Start
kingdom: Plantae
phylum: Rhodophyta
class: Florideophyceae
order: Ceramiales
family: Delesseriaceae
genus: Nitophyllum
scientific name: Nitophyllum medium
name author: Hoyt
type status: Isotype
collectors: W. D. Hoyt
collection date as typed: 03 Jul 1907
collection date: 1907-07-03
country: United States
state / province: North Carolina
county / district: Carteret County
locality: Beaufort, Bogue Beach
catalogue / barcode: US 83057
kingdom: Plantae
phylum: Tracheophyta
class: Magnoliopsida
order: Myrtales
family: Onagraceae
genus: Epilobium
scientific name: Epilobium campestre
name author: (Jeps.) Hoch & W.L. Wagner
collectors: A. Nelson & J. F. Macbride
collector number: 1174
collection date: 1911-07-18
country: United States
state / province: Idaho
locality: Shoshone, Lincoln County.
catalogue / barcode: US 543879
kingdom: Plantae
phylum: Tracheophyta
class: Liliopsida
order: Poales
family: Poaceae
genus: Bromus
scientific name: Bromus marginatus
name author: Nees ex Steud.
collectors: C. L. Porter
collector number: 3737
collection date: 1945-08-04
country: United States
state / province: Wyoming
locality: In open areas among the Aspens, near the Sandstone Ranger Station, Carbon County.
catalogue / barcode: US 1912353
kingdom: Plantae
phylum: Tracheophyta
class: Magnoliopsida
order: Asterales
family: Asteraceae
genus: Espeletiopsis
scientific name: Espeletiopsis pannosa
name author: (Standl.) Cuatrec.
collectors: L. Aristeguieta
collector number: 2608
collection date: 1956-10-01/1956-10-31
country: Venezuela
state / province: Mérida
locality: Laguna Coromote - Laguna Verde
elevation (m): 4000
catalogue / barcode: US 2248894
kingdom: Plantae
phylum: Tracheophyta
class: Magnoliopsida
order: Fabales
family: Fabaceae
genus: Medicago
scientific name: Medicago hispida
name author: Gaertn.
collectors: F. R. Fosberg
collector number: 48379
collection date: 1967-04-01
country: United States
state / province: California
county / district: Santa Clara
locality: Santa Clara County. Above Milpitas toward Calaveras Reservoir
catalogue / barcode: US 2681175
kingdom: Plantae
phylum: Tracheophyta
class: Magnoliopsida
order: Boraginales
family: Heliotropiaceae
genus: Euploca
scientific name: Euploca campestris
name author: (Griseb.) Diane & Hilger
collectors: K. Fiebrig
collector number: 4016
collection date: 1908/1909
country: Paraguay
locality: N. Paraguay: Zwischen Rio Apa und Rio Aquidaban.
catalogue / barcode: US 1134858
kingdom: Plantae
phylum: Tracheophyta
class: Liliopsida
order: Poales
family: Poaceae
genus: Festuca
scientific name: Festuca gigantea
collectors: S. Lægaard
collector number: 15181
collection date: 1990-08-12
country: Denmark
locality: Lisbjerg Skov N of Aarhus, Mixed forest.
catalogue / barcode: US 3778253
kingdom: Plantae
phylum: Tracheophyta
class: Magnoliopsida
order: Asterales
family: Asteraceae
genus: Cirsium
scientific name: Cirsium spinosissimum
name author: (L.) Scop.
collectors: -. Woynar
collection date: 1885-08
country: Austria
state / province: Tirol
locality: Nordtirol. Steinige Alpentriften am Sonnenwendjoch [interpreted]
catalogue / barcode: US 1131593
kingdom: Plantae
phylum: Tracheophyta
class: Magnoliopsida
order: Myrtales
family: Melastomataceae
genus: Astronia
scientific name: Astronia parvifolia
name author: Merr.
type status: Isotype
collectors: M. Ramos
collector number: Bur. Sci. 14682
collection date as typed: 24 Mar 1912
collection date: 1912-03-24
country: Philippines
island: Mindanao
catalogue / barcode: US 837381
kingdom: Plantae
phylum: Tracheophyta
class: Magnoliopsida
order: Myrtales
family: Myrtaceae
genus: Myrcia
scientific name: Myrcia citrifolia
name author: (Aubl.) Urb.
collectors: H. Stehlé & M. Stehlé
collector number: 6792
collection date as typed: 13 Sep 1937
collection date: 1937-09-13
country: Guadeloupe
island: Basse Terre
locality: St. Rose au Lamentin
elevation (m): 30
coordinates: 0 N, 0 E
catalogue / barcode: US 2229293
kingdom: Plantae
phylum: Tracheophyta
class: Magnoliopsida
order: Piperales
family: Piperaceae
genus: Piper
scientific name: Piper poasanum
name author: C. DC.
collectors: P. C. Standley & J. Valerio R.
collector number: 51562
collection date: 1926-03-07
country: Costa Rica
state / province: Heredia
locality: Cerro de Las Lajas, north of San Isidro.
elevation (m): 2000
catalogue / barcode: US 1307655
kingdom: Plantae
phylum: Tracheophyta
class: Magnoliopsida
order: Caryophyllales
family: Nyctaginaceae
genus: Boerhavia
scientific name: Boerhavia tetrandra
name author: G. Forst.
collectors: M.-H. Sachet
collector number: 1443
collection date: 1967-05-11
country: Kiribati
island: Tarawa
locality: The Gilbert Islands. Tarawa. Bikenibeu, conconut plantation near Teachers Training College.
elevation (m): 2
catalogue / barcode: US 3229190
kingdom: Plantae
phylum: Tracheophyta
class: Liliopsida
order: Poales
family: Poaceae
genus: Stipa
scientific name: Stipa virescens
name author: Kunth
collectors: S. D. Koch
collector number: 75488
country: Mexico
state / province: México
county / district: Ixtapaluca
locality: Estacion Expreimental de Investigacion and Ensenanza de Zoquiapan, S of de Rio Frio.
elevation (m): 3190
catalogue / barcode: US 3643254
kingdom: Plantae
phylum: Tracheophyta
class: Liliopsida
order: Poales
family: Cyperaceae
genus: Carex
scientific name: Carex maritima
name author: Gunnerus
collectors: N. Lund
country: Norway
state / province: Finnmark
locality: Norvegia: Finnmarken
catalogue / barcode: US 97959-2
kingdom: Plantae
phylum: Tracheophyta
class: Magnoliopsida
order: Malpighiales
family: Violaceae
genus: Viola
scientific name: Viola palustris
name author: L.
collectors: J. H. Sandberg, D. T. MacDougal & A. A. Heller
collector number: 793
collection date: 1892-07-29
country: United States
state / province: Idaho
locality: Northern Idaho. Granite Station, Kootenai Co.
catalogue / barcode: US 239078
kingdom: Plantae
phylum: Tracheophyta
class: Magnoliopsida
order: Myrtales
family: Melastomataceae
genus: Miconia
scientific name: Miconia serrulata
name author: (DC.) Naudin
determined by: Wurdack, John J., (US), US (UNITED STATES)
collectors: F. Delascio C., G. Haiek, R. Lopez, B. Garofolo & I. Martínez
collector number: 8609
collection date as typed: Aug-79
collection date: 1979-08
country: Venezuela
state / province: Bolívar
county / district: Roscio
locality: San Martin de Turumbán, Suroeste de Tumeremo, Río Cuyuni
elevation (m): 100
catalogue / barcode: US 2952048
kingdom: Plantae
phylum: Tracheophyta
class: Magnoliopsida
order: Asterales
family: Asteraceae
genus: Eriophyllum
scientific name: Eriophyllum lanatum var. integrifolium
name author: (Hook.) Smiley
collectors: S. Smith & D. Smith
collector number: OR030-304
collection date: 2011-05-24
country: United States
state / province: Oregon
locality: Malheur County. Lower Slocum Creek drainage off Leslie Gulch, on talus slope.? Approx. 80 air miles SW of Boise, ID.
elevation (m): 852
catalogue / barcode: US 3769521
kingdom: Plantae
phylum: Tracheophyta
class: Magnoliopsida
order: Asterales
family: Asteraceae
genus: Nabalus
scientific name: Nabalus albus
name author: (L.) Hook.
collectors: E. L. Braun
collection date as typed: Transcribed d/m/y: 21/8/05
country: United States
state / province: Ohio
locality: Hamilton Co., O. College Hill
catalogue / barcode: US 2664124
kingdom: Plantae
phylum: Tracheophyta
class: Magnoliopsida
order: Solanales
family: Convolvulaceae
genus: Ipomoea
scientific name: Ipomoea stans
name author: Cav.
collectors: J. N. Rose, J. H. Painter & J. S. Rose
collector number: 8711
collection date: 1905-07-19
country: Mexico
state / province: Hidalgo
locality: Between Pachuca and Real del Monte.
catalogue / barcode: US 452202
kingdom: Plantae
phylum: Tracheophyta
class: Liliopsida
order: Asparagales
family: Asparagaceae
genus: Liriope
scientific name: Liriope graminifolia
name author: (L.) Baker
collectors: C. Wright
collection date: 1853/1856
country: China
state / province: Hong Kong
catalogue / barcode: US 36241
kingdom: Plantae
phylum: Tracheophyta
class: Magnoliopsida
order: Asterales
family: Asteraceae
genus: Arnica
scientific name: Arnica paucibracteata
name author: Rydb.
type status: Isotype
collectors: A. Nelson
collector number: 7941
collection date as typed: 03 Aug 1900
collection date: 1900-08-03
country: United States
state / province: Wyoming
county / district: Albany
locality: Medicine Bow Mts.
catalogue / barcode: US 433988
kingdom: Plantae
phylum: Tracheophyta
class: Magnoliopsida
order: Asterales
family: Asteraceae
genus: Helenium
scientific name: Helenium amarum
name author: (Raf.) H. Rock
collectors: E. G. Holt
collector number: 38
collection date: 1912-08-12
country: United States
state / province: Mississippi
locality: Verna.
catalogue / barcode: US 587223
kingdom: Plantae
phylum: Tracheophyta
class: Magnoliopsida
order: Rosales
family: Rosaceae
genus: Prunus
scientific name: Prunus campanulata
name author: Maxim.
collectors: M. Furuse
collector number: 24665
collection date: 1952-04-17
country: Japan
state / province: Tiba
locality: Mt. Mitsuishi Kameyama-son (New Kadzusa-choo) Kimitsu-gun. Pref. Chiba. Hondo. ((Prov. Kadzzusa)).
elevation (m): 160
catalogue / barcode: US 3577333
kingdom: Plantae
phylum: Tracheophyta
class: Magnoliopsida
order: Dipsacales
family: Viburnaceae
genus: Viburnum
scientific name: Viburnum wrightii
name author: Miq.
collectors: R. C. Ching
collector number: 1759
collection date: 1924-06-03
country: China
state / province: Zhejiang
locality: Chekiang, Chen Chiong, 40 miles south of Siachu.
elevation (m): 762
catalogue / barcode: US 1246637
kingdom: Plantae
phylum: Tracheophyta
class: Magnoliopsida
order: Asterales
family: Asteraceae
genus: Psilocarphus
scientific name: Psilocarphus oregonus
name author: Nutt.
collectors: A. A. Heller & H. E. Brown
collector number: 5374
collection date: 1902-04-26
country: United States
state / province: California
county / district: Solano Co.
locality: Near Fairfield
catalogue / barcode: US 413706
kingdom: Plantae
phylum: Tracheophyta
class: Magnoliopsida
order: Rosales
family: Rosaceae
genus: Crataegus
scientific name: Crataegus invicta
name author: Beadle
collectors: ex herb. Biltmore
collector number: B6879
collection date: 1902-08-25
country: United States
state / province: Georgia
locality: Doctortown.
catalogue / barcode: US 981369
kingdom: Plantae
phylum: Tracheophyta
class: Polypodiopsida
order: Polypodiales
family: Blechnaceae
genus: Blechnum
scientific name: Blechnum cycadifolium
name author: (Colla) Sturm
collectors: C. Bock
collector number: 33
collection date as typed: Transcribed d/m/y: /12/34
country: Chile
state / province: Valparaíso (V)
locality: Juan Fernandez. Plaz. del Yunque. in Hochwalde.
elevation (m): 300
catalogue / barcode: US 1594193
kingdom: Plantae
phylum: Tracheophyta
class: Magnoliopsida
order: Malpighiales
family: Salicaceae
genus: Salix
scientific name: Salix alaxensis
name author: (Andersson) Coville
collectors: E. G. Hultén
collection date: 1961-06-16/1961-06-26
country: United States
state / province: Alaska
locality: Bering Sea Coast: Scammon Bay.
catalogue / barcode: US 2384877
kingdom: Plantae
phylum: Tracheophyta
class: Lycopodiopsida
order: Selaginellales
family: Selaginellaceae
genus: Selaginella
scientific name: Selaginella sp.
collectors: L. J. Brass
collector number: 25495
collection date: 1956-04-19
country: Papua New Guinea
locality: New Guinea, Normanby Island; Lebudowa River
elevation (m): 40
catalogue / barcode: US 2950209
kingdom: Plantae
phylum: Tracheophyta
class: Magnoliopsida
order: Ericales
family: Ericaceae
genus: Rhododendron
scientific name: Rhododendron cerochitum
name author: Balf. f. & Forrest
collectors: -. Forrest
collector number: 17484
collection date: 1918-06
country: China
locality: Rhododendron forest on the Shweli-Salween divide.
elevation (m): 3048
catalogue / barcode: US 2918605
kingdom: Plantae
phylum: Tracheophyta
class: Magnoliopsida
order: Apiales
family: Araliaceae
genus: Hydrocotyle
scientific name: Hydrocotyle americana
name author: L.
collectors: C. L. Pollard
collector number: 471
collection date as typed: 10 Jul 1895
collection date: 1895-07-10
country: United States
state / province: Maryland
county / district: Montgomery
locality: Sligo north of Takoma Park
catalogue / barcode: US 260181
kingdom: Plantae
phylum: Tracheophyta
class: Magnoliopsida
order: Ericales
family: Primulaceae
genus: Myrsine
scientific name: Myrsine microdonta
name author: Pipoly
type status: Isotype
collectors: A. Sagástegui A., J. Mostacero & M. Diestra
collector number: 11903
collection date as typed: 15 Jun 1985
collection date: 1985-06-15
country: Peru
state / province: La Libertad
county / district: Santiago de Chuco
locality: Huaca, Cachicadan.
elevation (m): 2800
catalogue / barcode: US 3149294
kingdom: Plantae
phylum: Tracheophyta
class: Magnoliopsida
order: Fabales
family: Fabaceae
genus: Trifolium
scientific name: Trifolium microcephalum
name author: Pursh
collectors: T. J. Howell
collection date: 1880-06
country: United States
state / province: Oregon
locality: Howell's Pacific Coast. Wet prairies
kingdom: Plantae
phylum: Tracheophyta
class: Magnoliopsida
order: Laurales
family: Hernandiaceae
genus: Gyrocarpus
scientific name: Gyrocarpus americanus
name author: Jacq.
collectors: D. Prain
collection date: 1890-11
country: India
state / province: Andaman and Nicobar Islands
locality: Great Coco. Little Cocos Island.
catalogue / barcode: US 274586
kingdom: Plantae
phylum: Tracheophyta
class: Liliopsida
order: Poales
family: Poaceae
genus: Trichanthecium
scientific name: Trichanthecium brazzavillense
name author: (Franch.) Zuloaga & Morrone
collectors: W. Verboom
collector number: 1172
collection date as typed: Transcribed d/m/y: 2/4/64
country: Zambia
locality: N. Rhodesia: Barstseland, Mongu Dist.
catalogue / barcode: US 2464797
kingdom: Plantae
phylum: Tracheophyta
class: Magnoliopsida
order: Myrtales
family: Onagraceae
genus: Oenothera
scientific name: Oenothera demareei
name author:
End
What is being asked.
Copy out, word for word, the part of the data that opens with the line containing "scientific name: Trifolium microcephalum" and closes with the line containing "order: Laurales", including both of those lines.

Full solution.
scientific name: Trifolium microcephalum
name author: Pursh
collectors: T. J. Howell
collection date: 1880-06
country: United States
state / province: Oregon
locality: Howell's Pacific Coast. Wet prairies
kingdom: Plantae
phylum: Tracheophyta
class: Magnoliopsida
order: Laurales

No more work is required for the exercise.